Colis suspects aux États-Unis : "On verra si Donald Trump peut incarner l'unité"
Plusieurs colis suspects ont été adressés depuis lundi à des personnalités américaines démocrates telles que Hillary Clinton ou Barack Obama. Pour le spécialiste Corentin Sellin, Donald Trump va devoir incarner l'unité du pays.
"La campagne des législatives a changé désormais", explique Corentin Sellin, professeur agrégé d'histoire et spécialiste des États-Unis, mercredi 24 octobre sur franceinfo. Des colis suspects adressés notamment à Hillary et Bill Clinton et à Barack Obama ont été interceptés depuis lundi. Le président américain a appelé à l'unité dans un discours, "on va juger" s'il peut l'incarner pendant ses prochains meetings.
franceinfo : Deux jours avant la découverte de ces colis explosifs, une bombe artisanale a été retrouvée dans la boîte aux lettres du financier George Soros, souvent visé par Donald Trump. Cela marque-t-il l'engagement politique des responsables de ces colis ?
Corentin Sellin : George Soros, c'est l'incarnation même de ce que Donald Trump et Steve Bannon ont appelé le globalisme. C'est un milliardaire qui est très investi dans des causes philanthropiques, humanitaires, dans le monde entier. Il représente vraiment ces élites transnationales qui sont haïes par Donald Trump et Steve Bannon. Et il a été associé en particulier aux immigrés qui viennent, ils paieraient les caravanes d'immigrés dans certaines fake news, il aurait aussi contribué à fausser des élections.
[La découverte de la bombe artisanale chez lui] venait après un déferlement en particulier sur les sites internet de l'alt-right, la droite extrême radicale et très active sur les réseaux sociaux. Un déferlement vraiment de haine depuis plusieurs mois et plusieurs années contre George Soros et une haine qui est souvent antisémite, il faut appeler un chat un chat. On voit bien qu'envoyer une bombe à cet homme-là, ça a quand même une signification politique lourde, sachant qu'il est effectivement aussi plutôt un bailleur de fonds libéral, quelqu'un qui a plutôt toujours soutenu les candidats démocrates et libéraux aux États-Unis.
La campagne pour les élections législatives peut-elle continuer comme avant aux États-Unis ou est-elle transformée ?

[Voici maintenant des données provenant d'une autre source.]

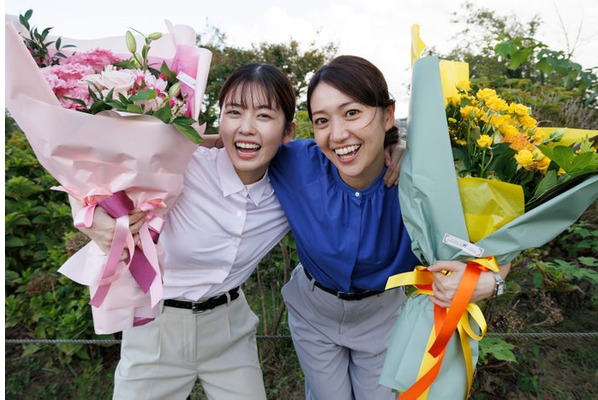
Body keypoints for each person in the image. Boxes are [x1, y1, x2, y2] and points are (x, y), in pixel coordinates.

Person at [267, 55, 510, 400]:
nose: (337, 134)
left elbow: (498, 245)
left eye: (352, 113)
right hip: (313, 311)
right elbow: (237, 147)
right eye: (322, 120)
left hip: (382, 315)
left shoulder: (423, 184)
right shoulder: (296, 164)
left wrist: (491, 280)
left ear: (387, 115)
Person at [71, 63, 296, 400]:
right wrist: (90, 221)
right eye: (234, 112)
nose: (246, 128)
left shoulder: (294, 189)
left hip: (230, 332)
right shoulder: (182, 165)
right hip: (157, 328)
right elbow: (85, 174)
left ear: (288, 131)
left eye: (264, 116)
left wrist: (394, 148)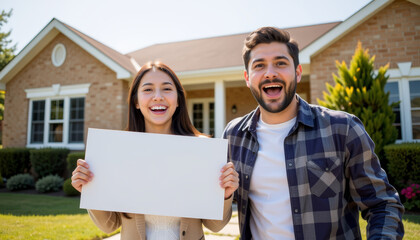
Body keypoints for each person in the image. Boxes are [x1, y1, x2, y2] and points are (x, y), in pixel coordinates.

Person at [223, 27, 404, 240]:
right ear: (247, 77)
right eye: (259, 65)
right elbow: (217, 208)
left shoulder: (343, 128)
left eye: (280, 63)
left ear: (298, 72)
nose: (270, 72)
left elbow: (383, 205)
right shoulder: (234, 135)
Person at [71, 61, 239, 240]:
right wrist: (89, 189)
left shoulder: (201, 150)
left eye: (167, 89)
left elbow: (215, 225)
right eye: (148, 89)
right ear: (136, 101)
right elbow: (108, 225)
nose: (158, 96)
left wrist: (225, 195)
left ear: (178, 100)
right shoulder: (119, 151)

Non, le président Trump vient de dire que l'on vient d'assister à quelque chose d'absolument exceptionnel. Donald Trump avait été en-deçà de la main dans sa première réaction, puisqu'il s'est contenté de retweeter un message de condamnation de son vice-président en disant qu'il était de tout cœur avec les cibles. Mais là, il a senti que la chose prenait de l'ampleur et il a décidé de parler.
En parlant, il s'est présenté comme le champion de l'unité, de la réconciliation, c'est quand même très étonnant dans la campagne. C'était vraiment très étonnant de l'entendre, de le voir avec un ton très calme, très posé, et d'appeler à l'unité, lui qui, il y a encore quelques jours, quelques heures, dénonçait les démocrates comme le parti de la foule agressive, de la mafia, des gangs. Aujourd'hui, l'entendre dire qu'il faut se réunir, se réconcilier, avec un ton extrêmement posé, c'est vraiment extrêmement étonnant et la campagne a changé désormais.

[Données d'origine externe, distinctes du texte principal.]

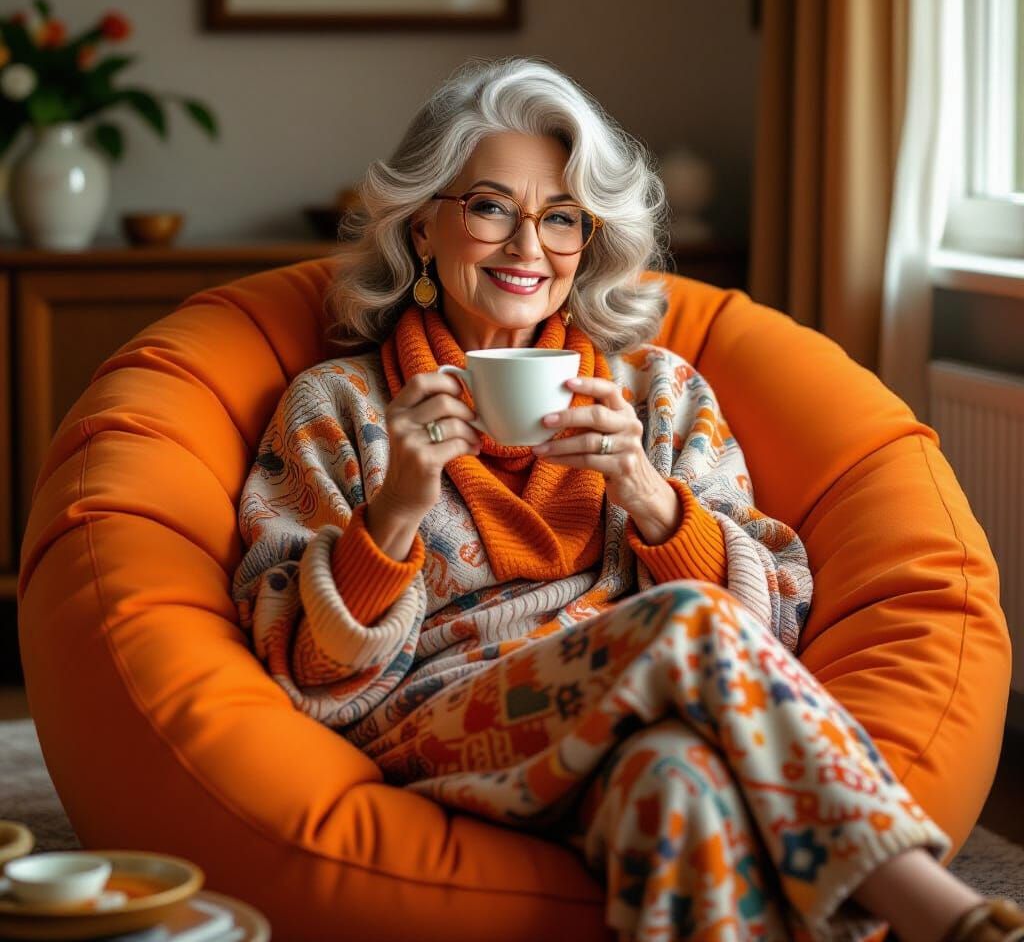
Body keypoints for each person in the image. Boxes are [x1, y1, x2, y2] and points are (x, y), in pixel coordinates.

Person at [231, 56, 1023, 942]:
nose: (529, 248)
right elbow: (302, 663)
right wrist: (398, 509)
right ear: (423, 227)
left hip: (649, 715)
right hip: (443, 719)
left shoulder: (658, 393)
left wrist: (650, 496)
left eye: (561, 218)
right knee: (688, 621)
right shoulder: (336, 405)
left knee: (679, 782)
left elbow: (775, 632)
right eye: (492, 207)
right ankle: (941, 915)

Donald Trump peut-il incarner cette unité ?
Je serais tenté de vous dire qu'il a déjà dû faire face comme ça à une surprise d'octobre et à un événement inattendu et qu'il a plutôt été très très bon. On se disait, il y a deux ans, au moment de la campagne présidentielle, quand on a sorti la fameuse bande de l'émission Access Hollywood contre lui [datant de 2005 et dans laquelle Donald Trump parlait des femmes en termes dégradants] "ça y est, il est fini, ça va être terrible", mais il a su gérer. Là, il sait réagir, il dit les mots qu'on attend d'un président des États-Unis. Maintenant, il va falloir qu'il les incarne. Il a 15 jours pour les incarner.
Ça va être très amusant parce que pour son prochain meeting, il est au Wisconsin auprès de sa base blanche, "working class", classe populaire, qu'il aime exciter par des diatribes enflammées. On va voir si, justement, les mots officiels du président, dits aujourd'hui avec Melania Trump à côté, vont se retrouver chez Donald Trump le tribun qui offre ces diatribes face à son public. C'est là qu'on va juger si c'était honnête et s'il va pouvoir tenir cet engagement.